Exercise directions -> Locate the line that contains "後者從來沒有用他僵硬的臉龐扮演角色，而" in the entries below, then repeat it and every following line through the line that contains "生活帶來色彩。 參加帶導遊的巡迴演出，並了解城堡的迷", exactly, and no others.

BEGIN Data shown

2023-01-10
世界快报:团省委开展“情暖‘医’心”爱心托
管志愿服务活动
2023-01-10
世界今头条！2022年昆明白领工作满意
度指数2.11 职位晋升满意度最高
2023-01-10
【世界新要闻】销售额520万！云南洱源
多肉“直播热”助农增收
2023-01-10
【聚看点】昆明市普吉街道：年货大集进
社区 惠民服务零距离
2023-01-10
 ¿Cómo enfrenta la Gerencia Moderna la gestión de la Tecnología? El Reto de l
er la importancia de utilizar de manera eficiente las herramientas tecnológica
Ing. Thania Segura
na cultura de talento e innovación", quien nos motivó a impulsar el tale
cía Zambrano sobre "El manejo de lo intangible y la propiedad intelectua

END Data shown
BEGIN Data shown

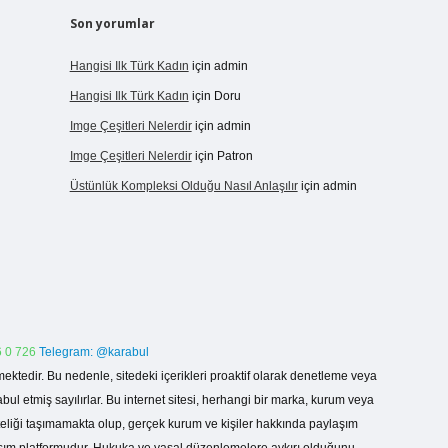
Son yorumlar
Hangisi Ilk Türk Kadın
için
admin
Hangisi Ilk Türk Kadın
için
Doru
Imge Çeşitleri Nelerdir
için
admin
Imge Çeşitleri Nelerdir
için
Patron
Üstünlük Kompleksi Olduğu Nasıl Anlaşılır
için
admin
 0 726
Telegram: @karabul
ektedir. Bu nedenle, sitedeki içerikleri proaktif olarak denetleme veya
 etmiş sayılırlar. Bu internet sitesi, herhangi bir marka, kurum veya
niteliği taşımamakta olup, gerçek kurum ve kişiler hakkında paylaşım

END Data shown
BEGIN Data shown

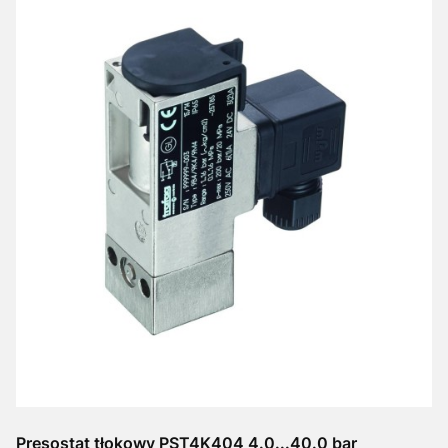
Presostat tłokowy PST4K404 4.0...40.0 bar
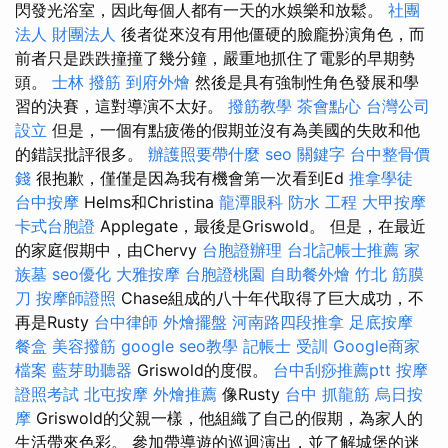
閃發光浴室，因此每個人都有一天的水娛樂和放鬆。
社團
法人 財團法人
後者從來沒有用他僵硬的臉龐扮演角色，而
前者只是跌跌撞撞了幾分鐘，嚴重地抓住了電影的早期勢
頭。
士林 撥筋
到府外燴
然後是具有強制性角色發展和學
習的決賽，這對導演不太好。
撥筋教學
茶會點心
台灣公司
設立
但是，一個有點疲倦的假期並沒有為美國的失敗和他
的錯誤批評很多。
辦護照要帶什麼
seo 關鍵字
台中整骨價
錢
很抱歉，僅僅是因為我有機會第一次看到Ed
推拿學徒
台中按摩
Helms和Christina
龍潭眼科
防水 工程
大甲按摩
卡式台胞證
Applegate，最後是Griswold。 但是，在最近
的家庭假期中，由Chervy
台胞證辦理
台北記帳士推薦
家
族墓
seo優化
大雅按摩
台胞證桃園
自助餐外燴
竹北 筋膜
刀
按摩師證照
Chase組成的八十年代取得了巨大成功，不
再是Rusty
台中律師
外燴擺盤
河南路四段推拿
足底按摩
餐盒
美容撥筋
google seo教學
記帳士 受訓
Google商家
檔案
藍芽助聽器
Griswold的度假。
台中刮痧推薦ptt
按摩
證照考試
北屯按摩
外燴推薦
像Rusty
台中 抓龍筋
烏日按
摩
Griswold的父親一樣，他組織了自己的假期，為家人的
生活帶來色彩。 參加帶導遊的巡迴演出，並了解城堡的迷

END Data shown

Task output ->
後者從來沒有用他僵硬的臉龐扮演角色，而
前者只是跌跌撞撞了幾分鐘，嚴重地抓住了電影的早期勢
頭。
士林 撥筋
到府外燴
然後是具有強制性角色發展和學
習的決賽，這對導演不太好。
撥筋教學
茶會點心
台灣公司
設立
但是，一個有點疲倦的假期並沒有為美國的失敗和他
的錯誤批評很多。
辦護照要帶什麼
seo 關鍵字
台中整骨價
錢
很抱歉，僅僅是因為我有機會第一次看到Ed
推拿學徒
台中按摩
Helms和Christina
龍潭眼科
防水 工程
大甲按摩
卡式台胞證
Applegate，最後是Griswold。 但是，在最近
的家庭假期中，由Chervy
台胞證辦理
台北記帳士推薦
家
族墓
seo優化
大雅按摩
台胞證桃園
自助餐外燴
竹北 筋膜
刀
按摩師證照
Chase組成的八十年代取得了巨大成功，不
再是Rusty
台中律師
外燴擺盤
河南路四段推拿
足底按摩
餐盒
美容撥筋
google seo教學
記帳士 受訓
Google商家
檔案
藍芽助聽器
Griswold的度假。
台中刮痧推薦ptt
按摩
證照考試
北屯按摩
外燴推薦
像Rusty
台中 抓龍筋
烏日按
摩
Griswold的父親一樣，他組織了自己的假期，為家人的
生活帶來色彩。 參加帶導遊的巡迴演出，並了解城堡的迷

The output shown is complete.